Por unanimidade, o Plenário do Supremo Tribunal Federal manteve dispositivos de leis do Ceará e do Amazonas que asseguram aos auditores dos Tribunais de Contas Estaduais (TCEs) direito a igual remuneração dos conselheiros nos casos de substituição.

Nelson Jr./SCO/STF

Para Fachin, adicional para substituição em cargo diverso tem previsão legal
Nelson Jr./SCO/STF

A decisão ocorreu no julgamento de ações diretas de inconstitucionalidade (ADIs) ajuizadas pelo procurador-geral da República, Augusto Aras, julgadas improcedentes, na sessão virtual finalizada na última sexta-feira (10/6).

A primeira ADI questionava dispositivo da Lei 12.509/1995 do Ceará (na redação dada pela Lei 3.857/2013) que prevê que o auditor, quando substituir um conselheiro, terá as mesmas garantias e impedimentos do titular, recebendo o equivalente a 1/30 do subsídio deste por dia em que exercer as funções.

Já a segunda ação contestava disposição da Lei 2.423/1996 do Amazonas (na redação dada pela Lei 3.857/2013) que estabelece que, em caso de substituição por prazo igual ou superior a 10 dias, o auditor receberá subsídio equivalente ao do conselheiro.

Na avaliação de Aras, os dispositivos violariam o inciso XIII do artigo 37 da Constituição Federal, que proíbe a vinculação ou a equiparação de quaisquer espécies remuneratórias para o efeito de remuneração de pessoal do serviço público.

Quebra de isonomia
Em seu voto, o relator das ações, ministro Edson Fachin, apontou que os dispositivos não afrontam o inciso XIII do artigo 37 da Constituição.

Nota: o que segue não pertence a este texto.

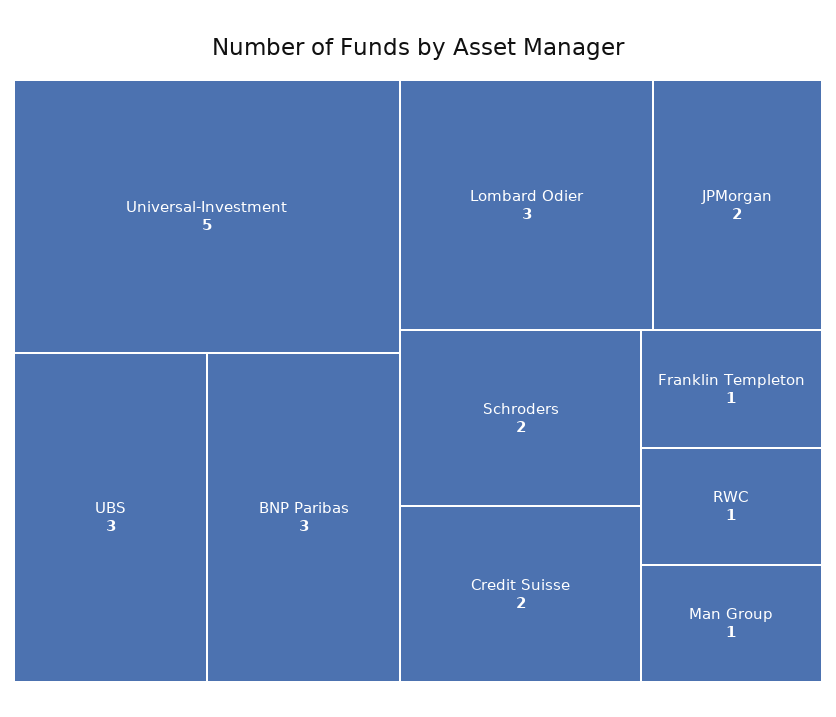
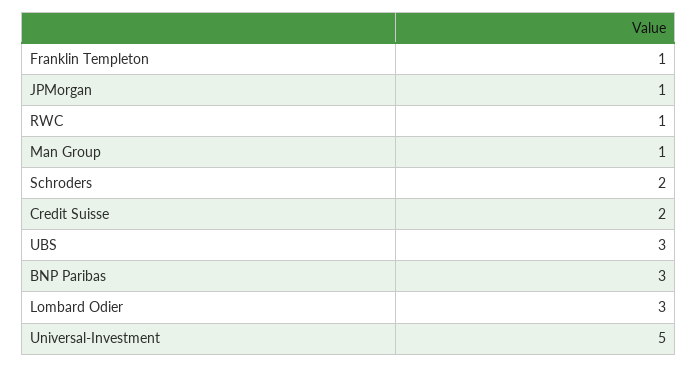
  {
    "Universal-Investment": 5,
    "UBS": 3,
    "BNP Paribas": 3,
    "Lombard Odier": 3,
-   "JPMorgan": 2,
+   "JPMorgan": 1,
    "Schroders": 2,
    "Credit Suisse": 2,
    "Franklin Templeton": 1,
    "RWC": 1,
    "Man Group": 1
  }

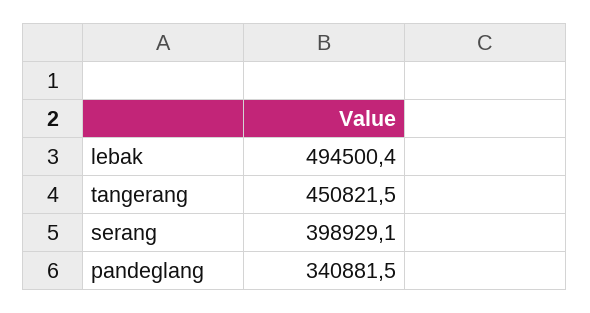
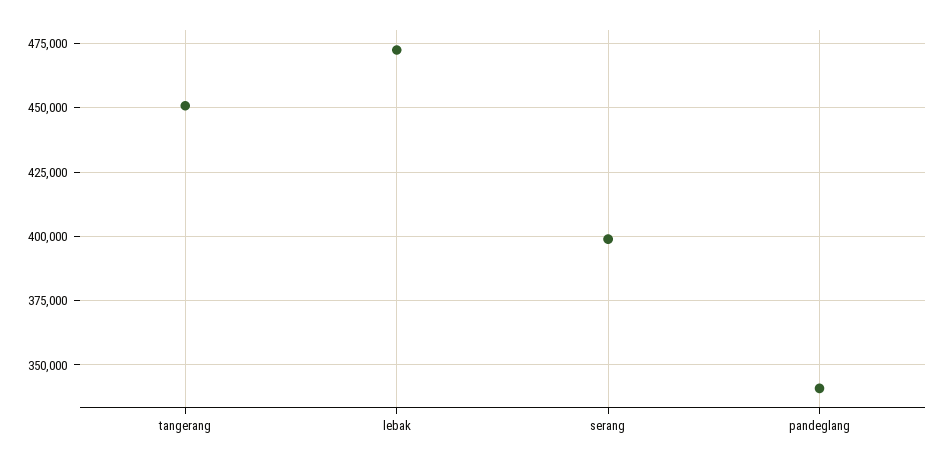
  {
-   "lebak": 494500.4,
+   "lebak": 472500,
    "tangerang": 450821.5,
    "serang": 398929.1,
    "pandeglang": 340881.5
  }

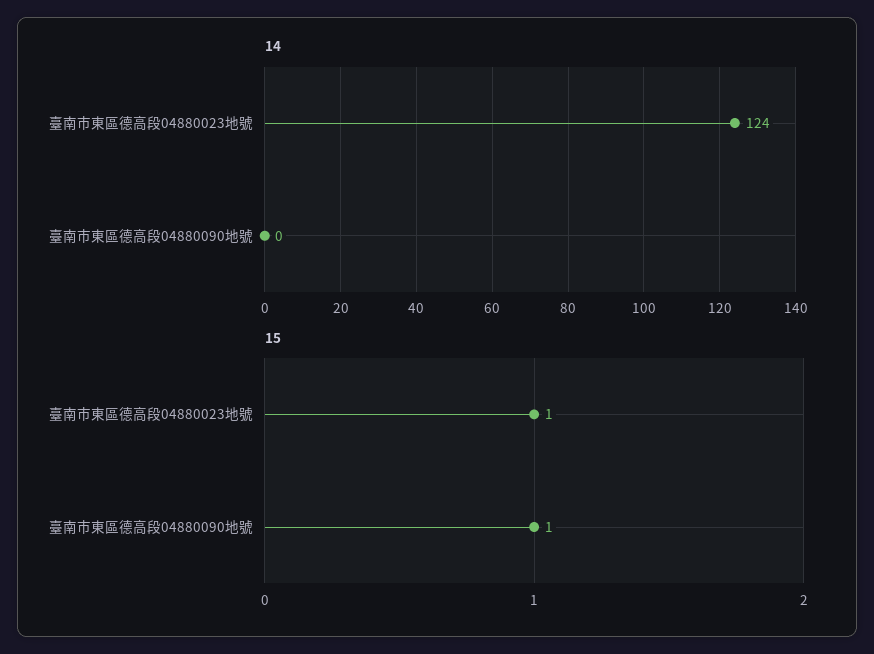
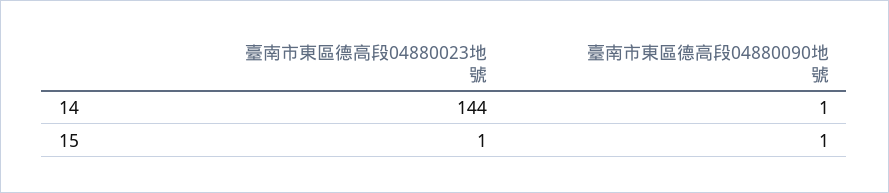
  {
    "14": {
-     "臺南市東區德高段04880023地號": 124,
+     "臺南市東區德高段04880023地號": 144,
-     "臺南市東區德高段04880090地號": 0
+     "臺南市東區德高段04880090地號": 1
    },
    "15": {
      "臺南市東區德高段04880023地號": 1,
      "臺南市東區德高段04880090地號": 1
    }
  }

Ele ressaltou que o pagamento de adicional remuneratório em razão de substituição em cargo diverso tem previsão legal em diversas carreiras do funcionalismo, como no Ministério Público e na magistratura.

De acordo com o relator, o pagamento dos mesmos vencimentos e das mesmas vantagens do titular a quem que ocupa transitoriamente o cargo é decorrência natural do desempenho de função idêntica durante o período da substituição, sob pena de eventual quebra da isonomia.

Assim, os dispositivos questionados não tratam da equiparação de vencimentos entre carreiras distintas, pois, além de tratar de situação temporária e excepcional, não acarreta a incorporação do padrão remuneratório dos conselheiros para fixar o valor do vencimento dos auditores.

O relator observou ainda que, recentemente, no julgamento da ADI 6.950, o Supremo declarou a constitucionalidade de lei do Distrito Federal com conteúdo semelhante. Com informações da assessoria do STF.